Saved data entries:
_ _ _

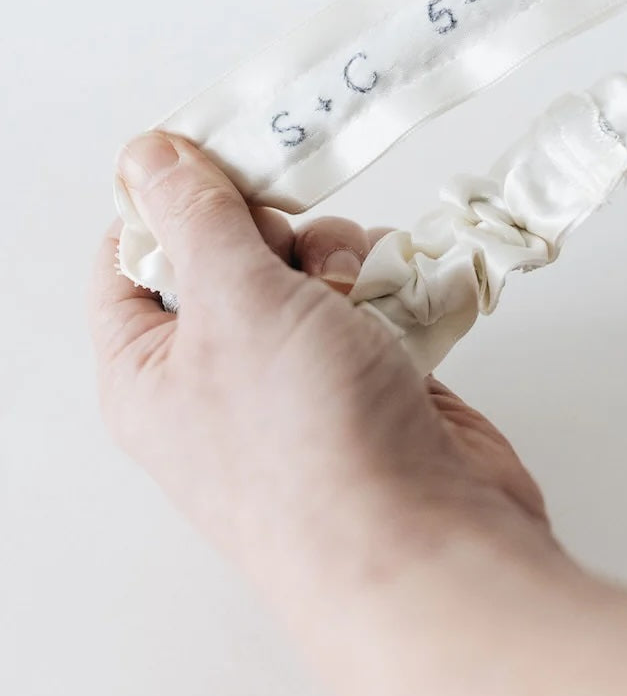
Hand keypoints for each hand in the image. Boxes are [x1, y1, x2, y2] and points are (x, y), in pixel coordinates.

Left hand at [89, 132, 555, 682]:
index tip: (222, 156)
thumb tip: (147, 154)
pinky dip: (386, 285)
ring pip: (309, 265)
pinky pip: (368, 295)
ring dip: (341, 256)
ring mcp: (296, 375)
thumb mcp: (233, 302)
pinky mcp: (367, 374)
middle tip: (298, 251)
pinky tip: (399, 302)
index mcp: (149, 366)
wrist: (422, 540)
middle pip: (231, 246)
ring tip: (358, 294)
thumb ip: (195, 214)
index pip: (134, 251)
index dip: (174, 197)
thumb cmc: (308, 442)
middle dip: (276, 229)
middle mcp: (217, 370)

_ _ _

Where the word "index" shows up in a line of the entries above, copy that line.

_Exercise answer_
index tip: (222, 156)
index mcp: (149, 366)
index pip: (134, 251)
index dip: (174, 197)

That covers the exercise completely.